İnsanlar, aynı seviye ve aynı karakterde olmayıp, kimileri çok sert ve kibirli, kimileri nefsinin heves ve arzularına yenik, kimileri cahil, kimileri ise her türlü insanlık özelliklerinden mahrum olabilmektedir. Dinimiz İslam’ın getirdiği ahlak ve edeple donatılmış olan Müslüman, kendisi ile barışık, ailesi ve içinde yaşadığı toplumun bireyleri ile iyi geçinir. Davranışları ve sözleri ile insanları incitmez, kendisine karşı yapılan yanlış hareketlere karşı anlayışlı davranır, komşuları ve diğer insanlarla hoş sohbetli, toplum içinde sevilir ve saygı görendir. Elinden geldiğince, karşılık beklemeksizin iyilik yapmaktan geri kalmaz, çevresine adeta huzur yansıtır. Kendisine karşı yapılan yanlış davranışları ise anlayışla karşılar, asla kin beslemez. Bu vasıfları üzerinde taşıyan inanan kullarını Allah, Kur’anda övmüş ve sevgisine layık olduğunu bildirmiştir.(Ali İmran, 134) İman ve İslam ahlakından nasibini alamayanlar ise bu müjdeden mahrum bırakılmışlardır.

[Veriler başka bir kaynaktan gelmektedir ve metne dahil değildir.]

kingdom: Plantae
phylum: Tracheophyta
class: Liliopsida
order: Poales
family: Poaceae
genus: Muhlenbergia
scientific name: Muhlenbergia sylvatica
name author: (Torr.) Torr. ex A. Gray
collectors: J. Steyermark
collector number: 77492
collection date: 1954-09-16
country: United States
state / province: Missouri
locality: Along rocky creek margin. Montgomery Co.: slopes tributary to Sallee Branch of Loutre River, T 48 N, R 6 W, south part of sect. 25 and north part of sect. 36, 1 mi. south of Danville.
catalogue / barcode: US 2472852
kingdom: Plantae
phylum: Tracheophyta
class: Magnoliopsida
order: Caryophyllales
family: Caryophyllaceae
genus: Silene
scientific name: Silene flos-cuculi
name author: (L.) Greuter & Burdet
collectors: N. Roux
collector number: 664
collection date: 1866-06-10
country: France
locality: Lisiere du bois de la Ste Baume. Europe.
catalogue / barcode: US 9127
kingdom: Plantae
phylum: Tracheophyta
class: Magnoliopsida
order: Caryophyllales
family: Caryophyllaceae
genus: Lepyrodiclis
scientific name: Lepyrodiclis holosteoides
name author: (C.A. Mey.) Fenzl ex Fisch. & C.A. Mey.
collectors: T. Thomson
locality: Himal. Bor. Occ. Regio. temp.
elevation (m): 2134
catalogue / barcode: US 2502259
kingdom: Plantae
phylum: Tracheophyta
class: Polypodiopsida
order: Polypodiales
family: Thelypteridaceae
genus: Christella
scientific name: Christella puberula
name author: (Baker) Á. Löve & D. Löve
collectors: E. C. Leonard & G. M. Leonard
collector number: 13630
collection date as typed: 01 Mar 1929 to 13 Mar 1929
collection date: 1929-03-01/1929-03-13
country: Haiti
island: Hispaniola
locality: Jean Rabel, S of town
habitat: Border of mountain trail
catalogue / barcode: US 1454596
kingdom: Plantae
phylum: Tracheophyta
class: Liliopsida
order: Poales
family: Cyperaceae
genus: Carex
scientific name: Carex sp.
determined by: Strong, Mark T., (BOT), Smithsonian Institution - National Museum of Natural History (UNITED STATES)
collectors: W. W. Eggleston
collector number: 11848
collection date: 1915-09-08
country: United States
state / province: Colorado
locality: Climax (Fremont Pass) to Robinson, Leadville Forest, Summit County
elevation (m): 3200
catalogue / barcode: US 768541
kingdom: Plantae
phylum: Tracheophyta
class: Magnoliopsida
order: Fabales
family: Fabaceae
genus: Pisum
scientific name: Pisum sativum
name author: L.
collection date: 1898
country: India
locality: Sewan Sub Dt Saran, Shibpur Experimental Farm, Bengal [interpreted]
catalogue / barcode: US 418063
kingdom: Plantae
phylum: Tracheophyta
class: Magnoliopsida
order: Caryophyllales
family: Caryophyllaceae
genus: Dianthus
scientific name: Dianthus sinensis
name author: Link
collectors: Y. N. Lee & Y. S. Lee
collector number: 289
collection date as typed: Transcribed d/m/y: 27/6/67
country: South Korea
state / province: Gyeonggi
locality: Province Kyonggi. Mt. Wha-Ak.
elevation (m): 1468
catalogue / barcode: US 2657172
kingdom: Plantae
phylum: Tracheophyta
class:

Geçimsiz insan ise, bir yönüyle huysuz, aile içi ve çevresinde huzursuzluk kaynağıdır. İnsanların huzurunu kaçırma pahasına olur olmaz her şeye çatar, surat asar, tartışma çıkartır, bir radar gibi sürekli bir yerlerde hata arar, çevresindeki olumsuzlukları gördükçe daha da huysuzlaşır. Ona göre her şey mutsuz ve asabi davranmaları için bir bahane olabilir. Örneğin, trafikte sabredemeyip lüzumsuz kornaya basar, yolda yürürken kendilerine birisi yanlışlıkla kazaen de olsa çarpmaya görsün, o kişiyi sokağa çıktığına pişman eder. Evde bir eksik gördüğünde, eşinin kurtulma şansı yoktur, evde adeta terör havası estirir. Yönetici ve işveren olarak, maiyetindekilere asık suratlı sert ve kaba davranır, bazen ağzından çıkanı kulağı duymaz. Kısaca ele avuca gelecek hiçbir güzel hareketini olmaz, olsa da peşinden kırıp döker. İşte böyle kişiler hakkında net ve açık olarak Sevgili Peygamberimiz, şöyle buyuruyor: “Başkalarıyla güzel geçinmeyen ve kendisiyle geçinilemeyen kimsede hayır yoktur.”(Müsned) Görüldüğü gibi, geçimsiz kimseden ne kendisi, ne aile efradı ve ne de içinde bulunduğu topluma bir hayrı olamaz.
Çevremizde, aile içinde, tüm Kamu ve iş çevrelerinde geçimsiz, asabi, kaba, sözünün nereye gittiğini hesap edemeyen nice kişilerle karşılaşıldığı biliniyor. Buna rağmen dinimiz, bu karakter de olanların, davranışlarının altında yatan nedenleri görmeyi, ona sevgiyle yaklaşmayı tavsiye etmektedir. Böyle hasta ruhlu kişiler, bizim anlayışlı yaklaşımımızdan etkilenir, kendisini bu hale getiren nedenleri önümüze serebilir. Bu durumda Ona güzel bir üslupla insanlarla iyi geçinmenin yolları anlatılarak, derdiyle ortak olunabilir, hiç yoktan bir dost kazanmış olabiliriz. Unutulmamalıdır ki, Müslüman’ın görevi dışlamak değil, bu duruma düşen kardeşimizi kurtuluşuna vesile olmaktır. Çünkü böyle insanlar aynaya bakıp huy ve karakterlerini dışarıdan göremediklerinden, merhamet edilmeye ihtiyaçlsrı vardır. İnsan kendi hatalarını başkasının gözüyle bir görebilse, düzelme yolunda ilk adımı zaten kendisi atacaktır.
Özetle ifade edersek, Müslüman Sevgili Peygamberimizin, “Müslüman, mülayim- kolay geçimli, yumuşak huylu, insanlara yakın olan ve onlara kolaylık gösterendir,”(Tirmizi)uyarısını dikkate alarak, önce kendi yaşamımıza bakalım, ailemiz, çevremiz ve komşularımızla olan ilişkilerimizi gözden geçirelim. Acaba ben geçimli birimiyim, yoksa geçimsiz mi birimiyim? Sonrasında ise insanlara örnek olmaya çalışalım! Allah’a emanet olunuz.